According to Statistics Brain, 148.3 million online travel bookings are made each year, and they comprise 57% of all travel reservations. This is an issue for hoteliers, according to FastBooking co-chief executive officer Jean-Luc Chrétien.
“The hotel industry is a service business and not a technology business. Hotel companies invested little into systems, with many still using legacy systems based on airline booking systems”.
Paris-based FastBooking, founded in 2000, provides e-commerce solutions to the hospitality industry. Earlier this year, it was acquired by French giant the AccorHotels group.
The rapid growth of travellers looking online for accommodations took many hoteliers by surprise, according to Chrétien. “Hotels, like everyone else, built websites, but no one anticipated that booking hotels would go online so fast,” he said. “It took less than 10 years for people with desktops, and it took less than five years for people to start booking with their smartphones,” he added.
This spawned the online travel agency (OTA), a new “species” within the travel industry that had never been seen before, Chrétien said. “These companies were born online and started to organise themselves to allow consumers to access travel and hospitality options online,” he said.
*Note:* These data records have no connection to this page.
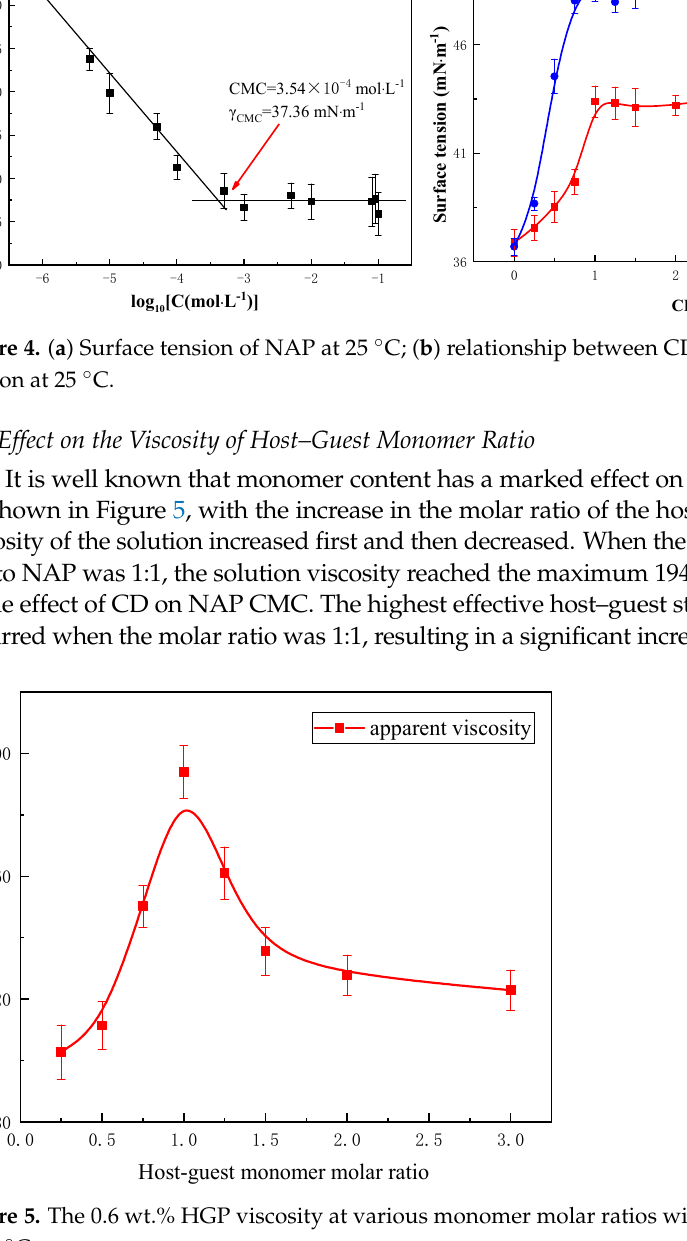
Figure 3. The FTIR spectrum of HGP.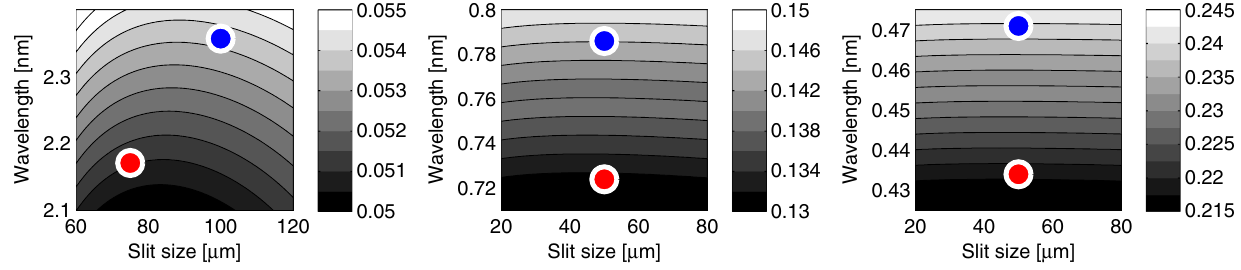
FIG. 7. Expected spectral resolution (color coded) as a function of wavelength and slit size as discussed in the setup section. The red and blue dots mark the chosen slit width for the warm and the cold undulator spectrum measurement, respectively. From left to right the best spectral resolution according to the wavelengths of the fundamental, third, and fifth harmonic is shown. The higher harmonics intrinsic undulator bandwidth of 1.67% and 1% for the third and the fifth harmonic, respectively is overlaid by the spectrometers resolution and thereby not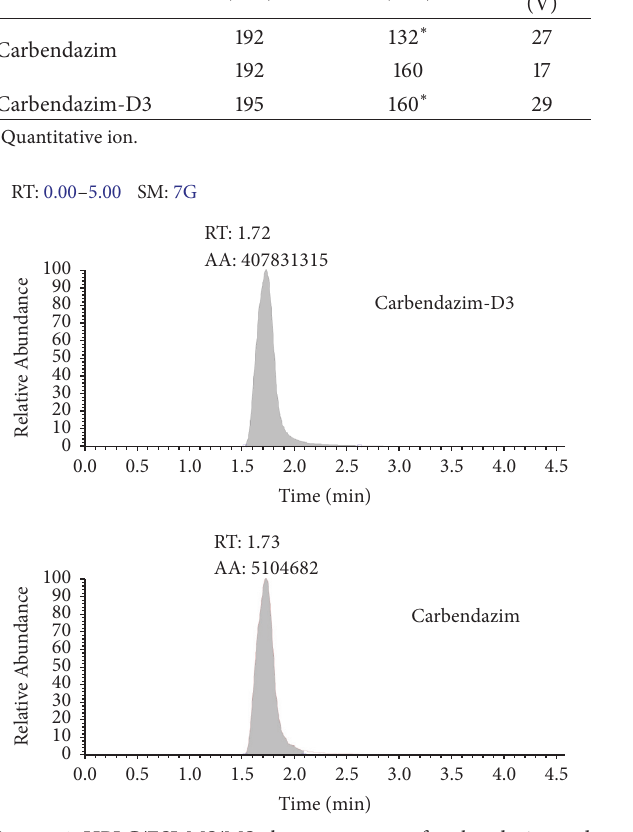
Figure 1: HPLC/ESI-MS/MS chromatograms of carbendazim and carbendazim-D3 in the standard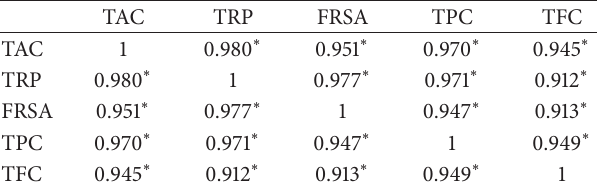
Table 3: Correlation matrix among antioxidant properties and polyphenol and flavonoid contents of the polyherbal formulation “ImmuPlus.” TAC TRP FRSA TPC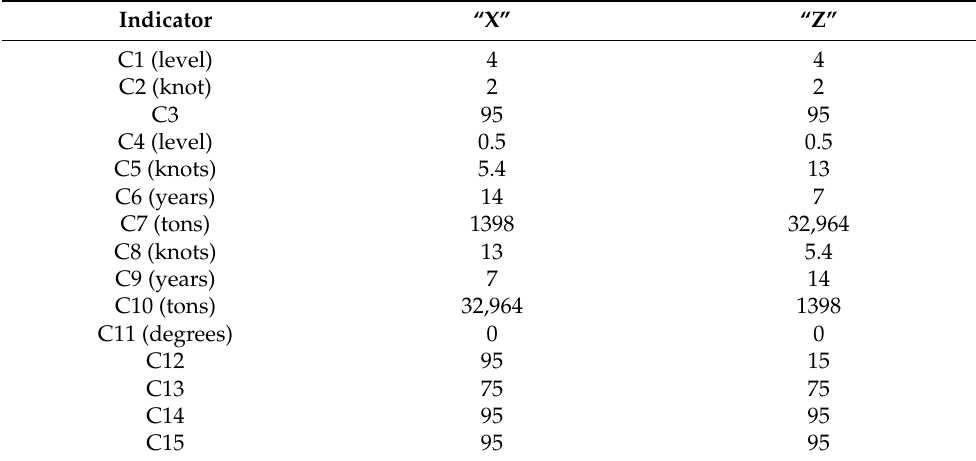
Table 11. Data of emergency situation after the collision in case 2.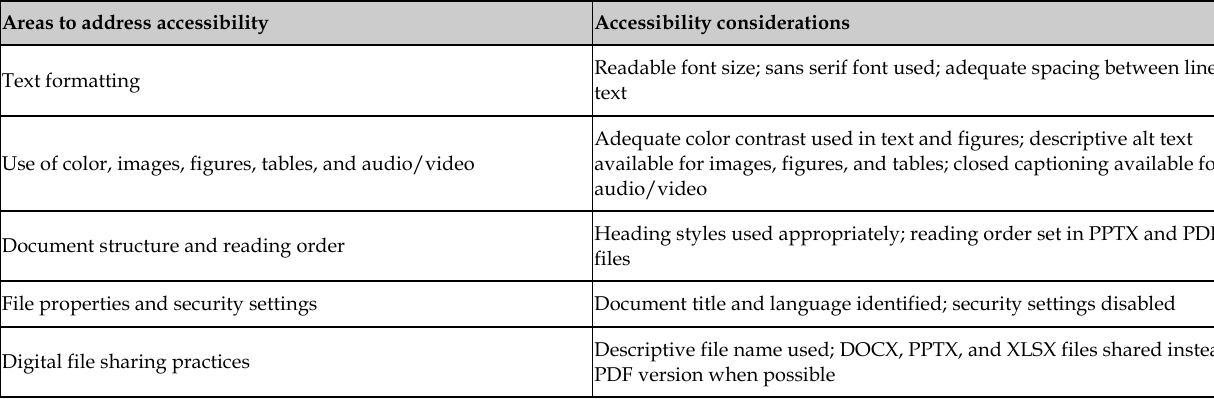
Table 1 Content from four step-by-step guides that provided instructions on fixing accessibility issues in documents and files (table is not comprehensive)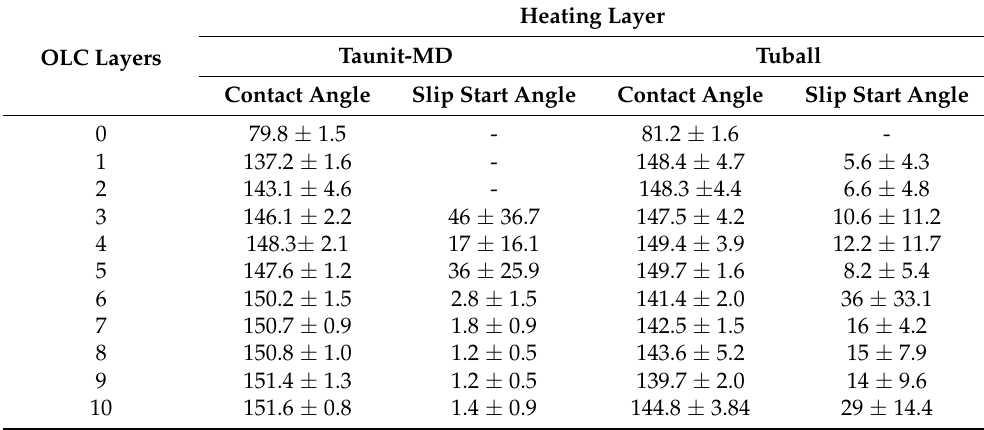
Table 1. Hydrophobic and electrophysical properties of samples, sputtered without an interface layer. A dash means that the drop did not slip.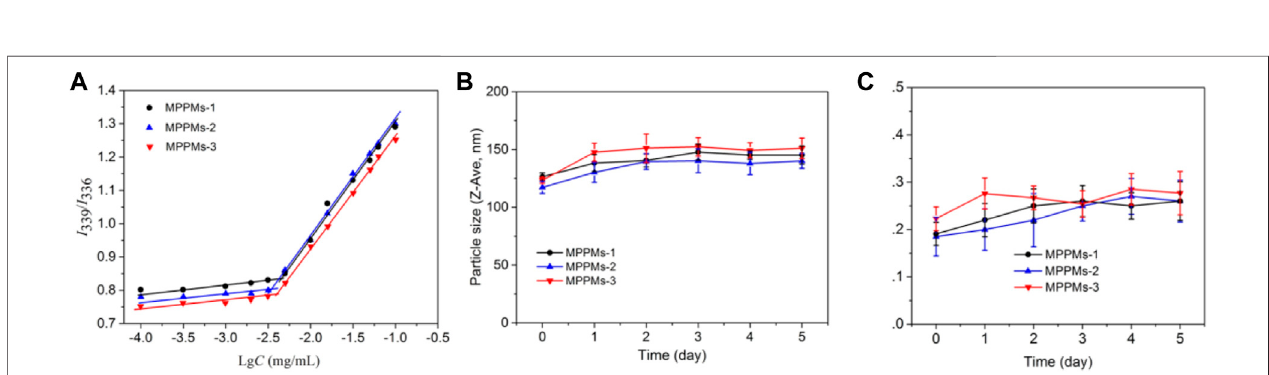
FIGURE 3 | Plot of intensity ratios I 339 / I 336 as a function of logarithm of polyprodrugs concentration at pH 7.4 (A) . Hydrodynamic diameter (B) and polydispersity index (PDI) (C) of MPPMs after incubation in PBS at pH 7.4 containing 20% FBS at 37 ° C for 5 days con fi rmed by DLS ( n = 3, mean ± SD).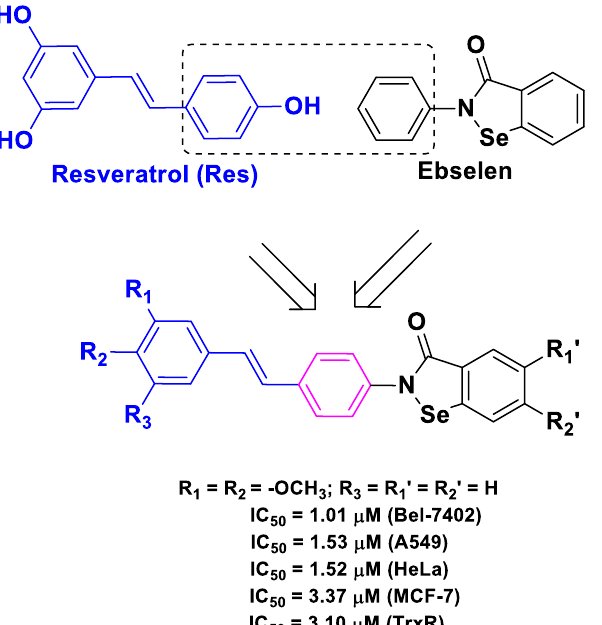
Figure 6. Structure and activity of the most potent chimeric compound developed by Yan et al. [48]. As the strategy to affect the Trx system turns out to be effective for a selective target- based anticancer drug design, another research group aimed to hybrid molecules aimed at this target. Ai et al. obtained chimeric hybrids by merging the pharmacophore of Cur with ligustrazine (tetramethylpyrazine; Figure 7) [57], the bioactive ingredient of a Chinese herb extract used for the treatment of cardiovascular and cerebrovascular diseases [71]. These hybrids significantly inhibited the proliferation of drug-sensitive (A549, SPC- A-1, LTEP-G-2) and drug-resistant (A549/DDP) lung cancer cells with negligible effects on non-tumor lung epithelial-like cells (Human Bronchial Epithelial cells, HBE) (Figure 7). Furthermore, they inhibited the Trx system, promoted intracellular ROS accumulation (as expected because of the presence of the ROS promoting agent ligustrazine), and induced apoptosis (assessed for the most potent derivative). Additional in vitro studies showed also that these hybrids inhibit different tumor-related pathways, and in vivo studies (A549/DDP xenografts) confirmed the antitumor efficacy [57].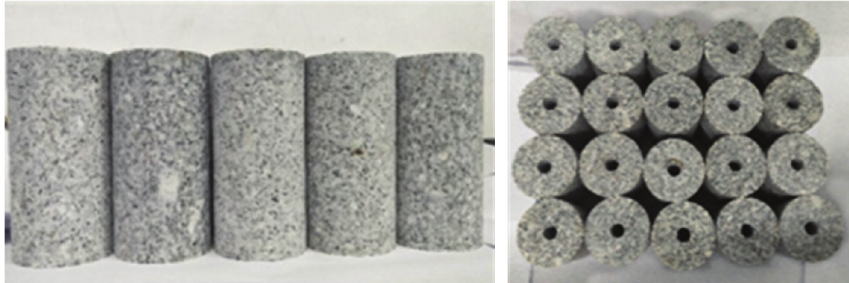
Figure 4: Granite specimen with a vertical hole.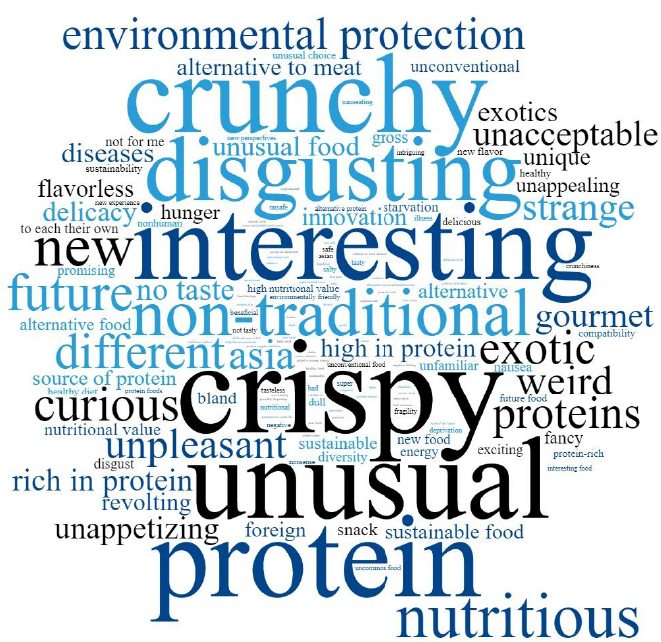
Figure 2. Word map of answers to the question “What comes to your mind when you hear about edible insects?”. Respondents were allowed to write up to 5 answers. Words are scaled by fre- quency.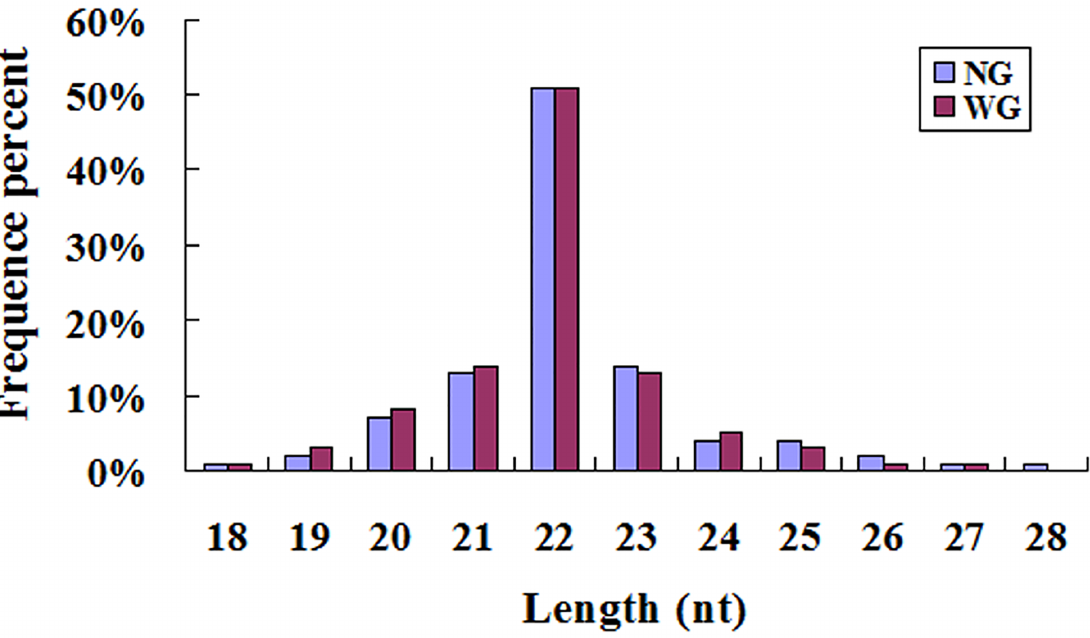
Fig 1. Length distribution of small RNAs sequences in NG and WG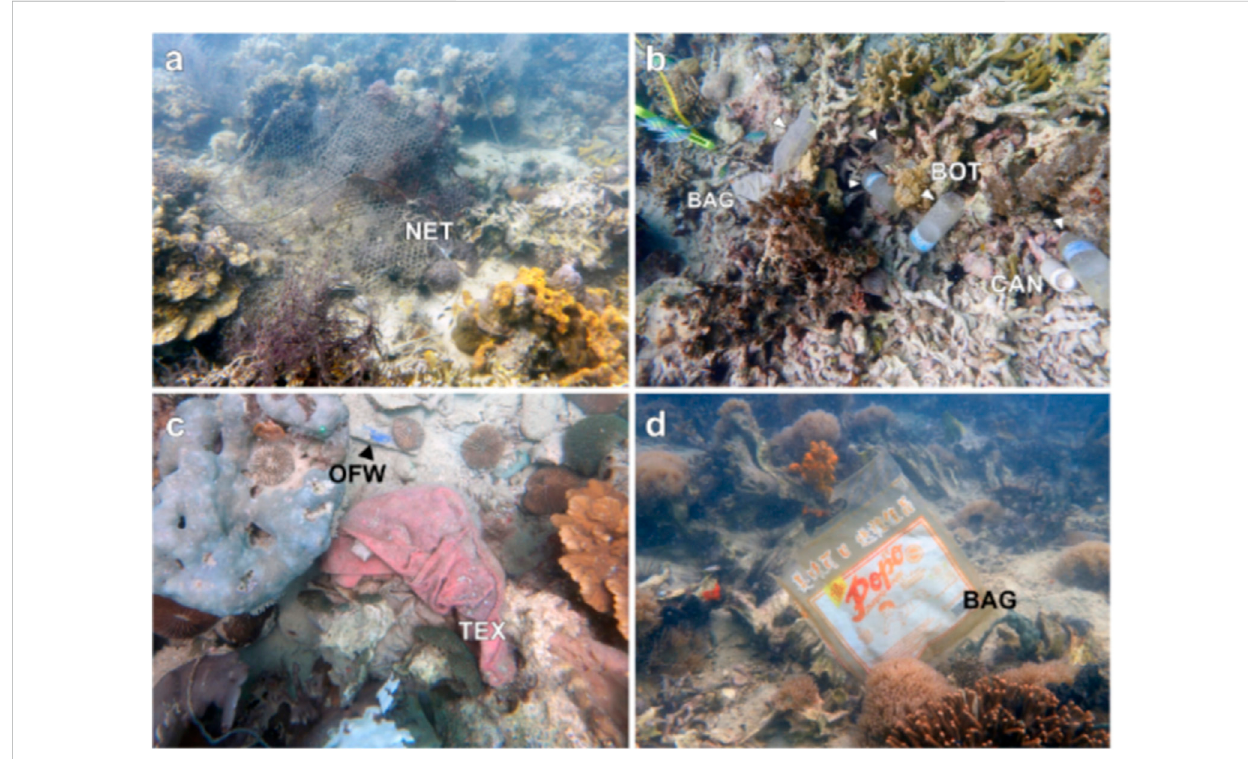
FIGURE 4 Examples of marine litter found in the Darvel Bay reefs: (A) Abandoned fi shing net in the Triangle Reef at 10 m depth, (B) plastic bag (BAG), plastic bottles(BOT),andaluminumcan(CAN)inBaikat5 mdepth, (C) otherfoodwrap(OFW)andtextiles(TEX)inSakarat5 mdepth,and (D) plasticbag(BAG)in Sakar at 10 m depth (Santodomingo et al.,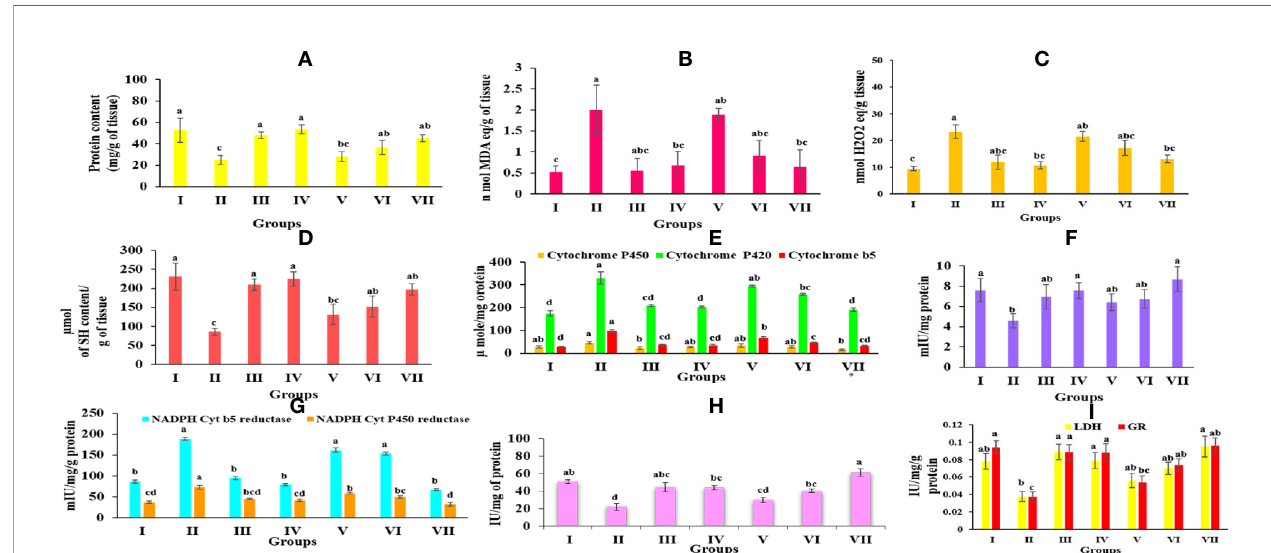
FIGURE 5 | Graph represents the effect of Obeth of O. bracteata on level of enzymes in CCl 4 -treated male Wistar rats. (A) Represent the levels of protein in liver homogenates. (B) Represent the levels of malondialdehyde (MDA) content in liver homogenate. (C) Represent the levels of lipid hyperoxide in liver homogenates. (D) Represent the levels of reduced glutathione (GSH) in liver homogenate. (E) Represent the levels of NADH Cyt b5 and NADH Cyt P 450 in liver homogenate of Wistar rats. (F) Represent the levels of GST in liver homogenate of Wistar rats. (G) Represent the levels of NADH Cyt b5 and NADH Cyt P 450 in liver homogenate of Wistar rats. (H) Represent the levels of Catalase in liver homogenate. (I) Represent the levels of lactate dehydrogenase and glutathione reductase in liver homogenate. Values are expressed as Mean ± SE at level of signi fi cance p ≤ 0.05. Data labels with different letters represent signi fi cant difference among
Having guests book via an online travel agent was accepted by hoteliers, until this started eating into their profit margins. “Hoteliers were okay with this arrangement when OTAs brought in 10% of online business, but when it became 50% of online business, it became more of a problem,” Chrétien said. “That’s when they realised they needed a tool to access technology and help with their web marketing,” he added. The great leveller
While the Internet has often been touted as a great leveller, allowing anyone with access to go up against the goliaths, this opportunity is closing for hoteliers, Chrétien argued. “When the Internet arrived, everyone saw the opportunity for small hotels and chains and it was true because it opened access to the consumer,” he said.
When consumers search online for accommodations from halfway round the world, search engines show results other than the huge hotel chains and groups.
“Consumers can now access small boutique hotels, and bed-and-breakfasts,” he added.
But this space is closing up, and even the smaller hotels are finding it hard.
Now, merely having a website is not enough to attract consumers to stay, with OTAs dominating the search results, Chrétien argued. “The opportunity is closing and becoming more difficult for these smaller players, as even the big hotel groups are entering the space,” he said.